Sunday, October 21, 2012

Fog

After a birthday party this evening, Jen and I rode our bikes home, with Tyler in the bike trailer, licking the icing off of the two cupcakes given to him before we left. Jen and I raced one another while Tyler called out who was leading. The air was cold--mid 40s--and the fog had rolled in with dusk.

We rode past a large field where sheep have been grazing for the past month or so. Over the entire field a fog as thick as maple syrup on a stack of pancakes stretched itself out. We rode faster, into it, gulping glee with every glimpse.

Tyler's sugar-heightened shrieks of laughter and amazement, my guttural assertions of beauty before us, and Jen's saying, wow all merged into one of those short segments of time where clarity no longer matters. It's what is hidden that is so stunning--how it's hidden.

With a little more than two weeks to the election, with manuscripts waiting on editors' desks in New York, with Jen's PhD thesis push, with Tyler's ever-more-inquisitive communication, with visions of what might be in the future enticing, enticing, enticing, fog helps.

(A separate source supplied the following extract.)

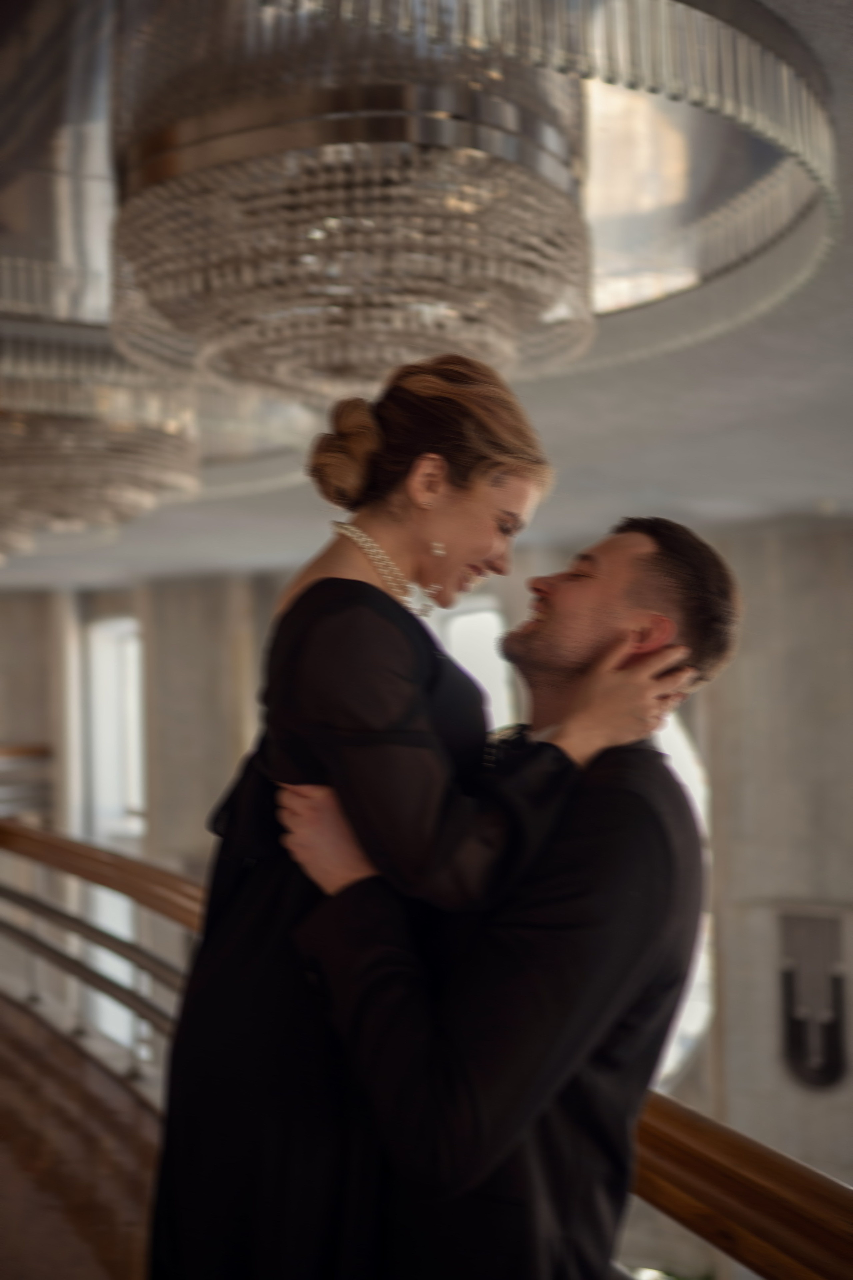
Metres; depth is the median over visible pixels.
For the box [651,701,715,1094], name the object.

Fog does more than help. Fog throws down a hammer of sorts and says, Stop. You don't have to know. 

All the questions of future possibilities rage in a riveting rotation, but the fog tonight reminds me that they don't always have to. Their power is only as strong as the stage-time we give them. Vision for the future is a beautiful thing--and chasing dreams, pursuing hopes, believing in the difficult coming to pass is all crucial. But just as important is letting the fog sometimes cover all those visions. Not because they don't matter or because we've let them go; but because seeing them so often in our minds can have the effect of ordering three appetizers because we're afraid the meal won't ever arrive--or when it does, that it won't be enough to fill us up.

Fog sometimes helps us do what we have such trouble doing ourselves: focus only on the precise moment of the journey we're in, rather than the beautiful vistas ahead.